IRON MAIDEN’s BRUCE DICKINSON Says He Doesn’t ‘Get’ DRAKE’s Music

Bruce Dickinson Drake

In a new interview with Yahoo! Life, IRON MAIDEN frontman Bruce Dickinson said that he doesn’t “really get” Drake‘s music.

Less than four months, IRON MAIDEN were narrowly beaten to the No. 1 spot on the U.K. album chart by the Grammy-winning rapper.

Even though IRON MAIDEN‘s well-received Senjutsu was ahead for much of the release week, Drake‘s digital-only Certified Lover Boy landed at the top of the chart on 45,651 chart sales (43,623 from streams). Senjutsu ended with a total of 44,473 (including 39,032 physical copies). “Senjutsu” also made No. 1 on the vinyl albums chart.
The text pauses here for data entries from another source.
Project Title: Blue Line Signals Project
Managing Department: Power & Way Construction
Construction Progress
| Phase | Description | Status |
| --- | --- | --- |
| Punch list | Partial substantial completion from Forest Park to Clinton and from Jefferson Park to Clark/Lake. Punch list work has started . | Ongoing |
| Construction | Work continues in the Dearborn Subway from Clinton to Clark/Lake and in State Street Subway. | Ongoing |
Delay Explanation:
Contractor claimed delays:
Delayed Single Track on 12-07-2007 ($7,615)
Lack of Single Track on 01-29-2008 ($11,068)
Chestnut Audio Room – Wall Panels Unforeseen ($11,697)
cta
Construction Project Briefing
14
Bruce said: “We went head to head with Drake the week the album was released. I don’t really get what he does, though a lot of people do, but going head to head with him felt like, ‘No this is real music played by a bunch of old geezers who make no concessions to the times in which we live.’

“People say, ‘You’re dinosaurs.’ And we go, ‘Yeah and there aren’t too many of those left.’ This is who we are, it’s what we do.”

Dickinson went on to say that he is pleased MAIDEN hasn’t relied on social media to grow its fanbase: “By and large our audience as moved on with us. MAIDEN‘s audience is like a table made of plywood; every year you just add a new layer and the table gets bigger and bigger. We’ve grown organically — not through social media or any of that stuff. We’ve grown by going out and doing it in front of people.”

For Senjutsu — loosely translated as ‘tactics & strategy’, the band once again enlisted the services of Mark Wilkinson to create the spectacular Samurai themed cover artwork, based on an idea by Steve Harris. And with a running time of a little under 82 minutes, Senjutsu, like their previous record The Book Of Souls, will be a double CD album/triple vinyl album.

Senjutsu bowed at No. 3 on the Billboard 200 chart, charting higher than even the band’s early classics like Powerslave and The Number Of The Beast. Nearly 90 percent of the LP’s 64,000 equivalent album units earned came from pure album sales. The critically acclaimed double album debuted one place higher than 2015’s The Book Of Souls and 2010’s The Final Frontier, which both peaked at No. 4.